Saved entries

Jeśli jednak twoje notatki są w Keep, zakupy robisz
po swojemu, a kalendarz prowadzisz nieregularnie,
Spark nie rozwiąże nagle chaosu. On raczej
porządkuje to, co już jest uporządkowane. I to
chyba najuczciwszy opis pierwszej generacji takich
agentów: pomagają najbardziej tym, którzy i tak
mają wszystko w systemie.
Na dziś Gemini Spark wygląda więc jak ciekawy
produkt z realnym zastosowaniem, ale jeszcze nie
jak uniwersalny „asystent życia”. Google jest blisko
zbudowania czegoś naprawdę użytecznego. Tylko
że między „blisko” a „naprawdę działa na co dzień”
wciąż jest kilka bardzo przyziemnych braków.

==

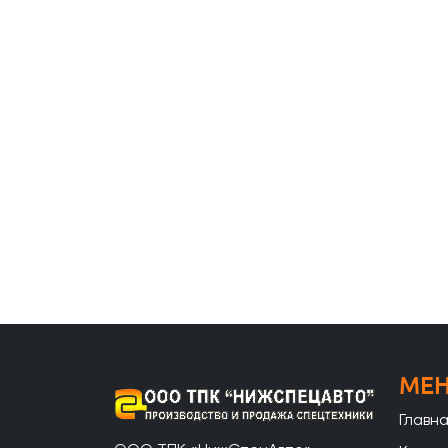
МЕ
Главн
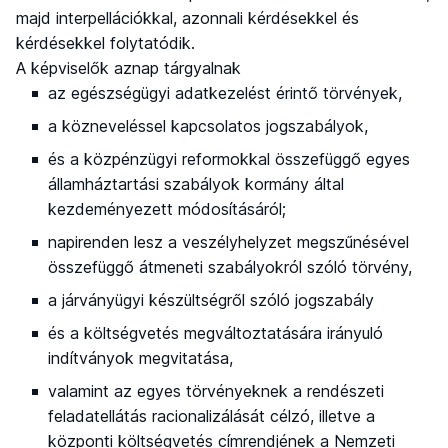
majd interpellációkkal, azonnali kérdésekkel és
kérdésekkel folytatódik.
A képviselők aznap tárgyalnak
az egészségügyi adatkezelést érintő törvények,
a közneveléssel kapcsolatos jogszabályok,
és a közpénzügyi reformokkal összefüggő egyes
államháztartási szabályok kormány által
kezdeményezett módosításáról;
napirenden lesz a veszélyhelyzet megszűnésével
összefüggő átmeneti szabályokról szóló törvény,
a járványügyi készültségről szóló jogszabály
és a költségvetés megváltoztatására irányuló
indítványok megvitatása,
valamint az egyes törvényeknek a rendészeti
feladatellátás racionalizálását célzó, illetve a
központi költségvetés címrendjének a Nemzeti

> [Task details] Copy out everything from the line with "Jeśli jednak twoje" down to the line with "wciąż jest kilka bardzo przyziemnych braków.", substituting "terminarz" for "kalendarz" and keeping all else the same.

> [Result of the exercise]
Jeśli jednak twoje notatki są w Keep, zakupy robisz
po swojemu, a terminarz prowadzisz nieregularnie,
Spark nie rozwiąże nagle chaosu. On raczej
porządkuje to, co już jest uporządkowane. I to
chyba najuczciwszy opis pierwszej generacji takich
agentów: pomagają najbardziej tym, którzy i tak
mają wszystko w systemie.
Na dziś Gemini Spark wygląda więc jak ciekawy
produkt z realnym zastosowaniem, ale jeszcze nie
jak uniwersalny „asystent życia”. Google jest blisko
zbudowania czegoś naprawdę użytecznego. Tylko
że między „blisko” a „naprawdę działa na co dzień”
wciąż jest kilka bardzo przyziemnych braków.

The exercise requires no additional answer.